Here is how clouds are formed: Warm air, laden with moister, rises into the sky. When it gets to a certain height, the warm air cools. At the cooler temperatures it can no longer hold all its moisture in the form of water vapor. So the extra moisture changes into small drops of water, or bits of ice and this forms clouds.

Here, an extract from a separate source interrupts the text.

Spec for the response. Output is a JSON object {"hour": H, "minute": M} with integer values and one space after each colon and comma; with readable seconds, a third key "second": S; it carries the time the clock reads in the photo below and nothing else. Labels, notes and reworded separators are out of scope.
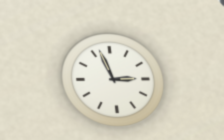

No two clouds are exactly alike, and they are always changing their shape. The reason we have different types of clouds is that clouds formation takes place at different heights and temperatures. And clouds will be composed of different particles, depending on their height and temperature the highest clouds are called “noctilucent” clouds. They may be up as high as 30 to 59 miles! The next highest are called “nacreous” or “mother-of-pearl”. They are 12 to 18 miles high. They are very thin, beautifully colored clouds composed of dust or before sunrise.
The next highest clouds, which are five or more miles above the earth, are called “cirrus” clouds, “cirrostratus” clouds, and “cirrocumulus” clouds. The cirrus is feathery and threadlike, the cirrostratus is thin, whitish sheets, and the cirrocumulus is small, round clouds which from “mackerel” patterns in the sky. All these clouds are made of tiny bits of ice.
Lower clouds are made of little drops of water. The highest of these, the altocumulus clouds, are about two to four miles above the earth, and are made of larger, rounded masses than the cirrocumulus clouds. At the same levels are altostratus clouds, which often cover the whole sky with a grayish veil through which the sun and moon shine as spots of pale light.
Lower still, about a mile high are the stratocumulus clouds, large and lumpy. At the same level are the rain clouds, the nimbostratus, thick, dark, and shapeless. Very low, less than 2,000 feet above the ground, are the stratus clouds, which are sheets of high fog. Two other kinds of clouds, the cumulus, and the cumulonimbus, are the big, fat, “cauliflower” clouds that bring thunder storms.